Yves Nantel a fait partie des fondateurs de l’ACEF des Basses-Laurentides, en 1972.

Membre fondateur de l’ACEF: les 40 ans d’engagement d’Yves Nantel

C’est lors de la récente assemblée générale annuelle de l’Association coopérative d’économie familiale (ACEF) des Basses-Laurentides, organisme basé à Sainte-Thérèse, qu’Yves Nantel, membre fondateur, a officialisé son départ après 40 ans d’engagement au sein de l’organisme.

«Je laisse les rênes à quelqu’un d’autre. Quarante ans, c’est beaucoup, c’est le temps pour la relève de prendre sa place. J’ai planifié mon départ, je me suis retiré des comités de travail, pris moins de responsabilités dans les dernières années pour tranquillement laisser ma place et faire la transition», s’exprime, en entrevue téléphonique, l’homme qui a longtemps été président et employé de l’organisme.

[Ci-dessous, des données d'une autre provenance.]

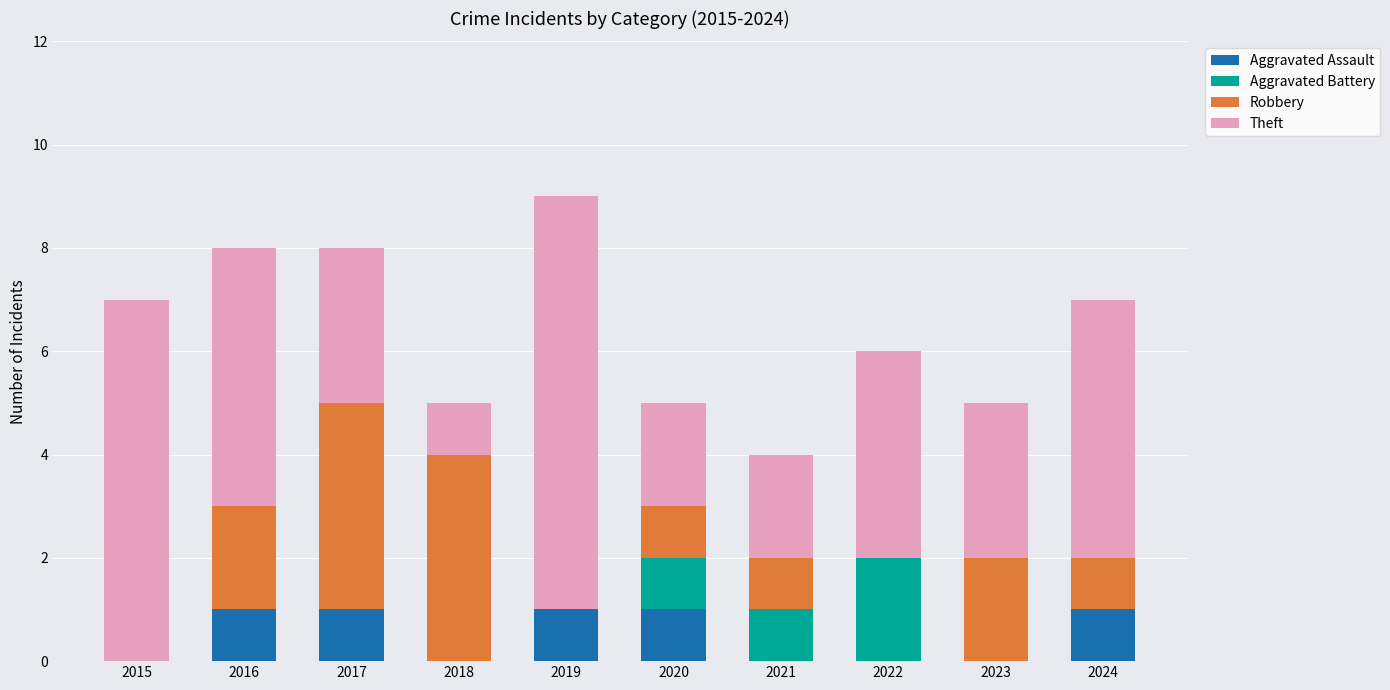

The Aggravated Assault series shows 1 at 2021. True or false?

False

Yves Nantel, depuis sa retraite, s’est retiré doucement de ses implications pour aller à son rythme. À l’âge de 70 ans, l’énergie physique n’est plus la même malgré la passion évidente dont il fait preuve lorsqu’il parle de l’ACEF et de ses dossiers.

C’est en juin 1972 qu’un groupe de citoyens de la région met en place une succursale de l’ACEF de Montréal. Dès les débuts, l’organisme se dote d’une charte qui est juridiquement reconnue en 1974, alors qu’il devient ACEF des Basses-Laurentides. «C’était l’époque des modèles centralisés forts. On est passé graduellement à une entité territoriale avec une charte officielle», commente M. Nantel.

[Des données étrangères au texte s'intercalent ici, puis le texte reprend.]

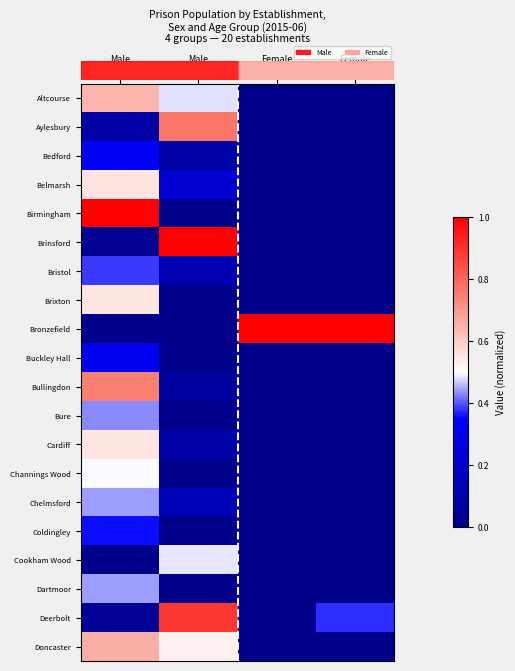

Which category has the lowest value across all series?

Female
Adults (21+)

Le dossier qui l’a marqué le plus est celui de la MIUF (mousse isolante d’urée-formaldéhyde). «Ç’a été un des moments les plus forts, le dossier le plus important pour lequel j’ai exercé mon leadership», dit-il. Ce dossier a été initié à partir de l’ACEF des Basses-Laurentides et Yves Nantel a été l’un des seuls à s’y impliquer sans avoir été une victime.

«C’est le dossier le plus mobilisant et il a eu des résultats très intéressants», explique Yves Nantel. Même si, sur le plan juridique, ils ont perdu, sur le plan politique ils ont été entendus. La MIUF a été retirée et un secrétariat d’information pour les victimes a, entre autres, été instauré.

Il souligne aussi que l’évolution de l’ACEF a plutôt été structurelle, l’organisme devenant indépendant et incluant les individus autant que les organismes parmi ses membres. Cependant, l’analyse des problèmes de consommation est restée la même.

Lors de la création de l’ACEF, on assistait au développement de la société de consommation qui s’est accentuée avec les années. «La problématique du déséquilibre est aussi grande entre les consommateurs et les mécanismes de vente. Défendre les intérêts des consommateurs est aussi pertinent aujourd’hui malgré les lois de protection du consommateur», explique-t-il.

Ce sont les défis reliés à ces situations de déséquilibre qui ont fait qu’Yves Nantel est resté aussi longtemps au sein de l’organisme, en plus des gratifications qu’il en a retirées. «Même si parfois c’est dur, j’ai eu de très grandes satisfactions qui justifient tant d’énergie dépensée de façon bénévole», termine-t-il.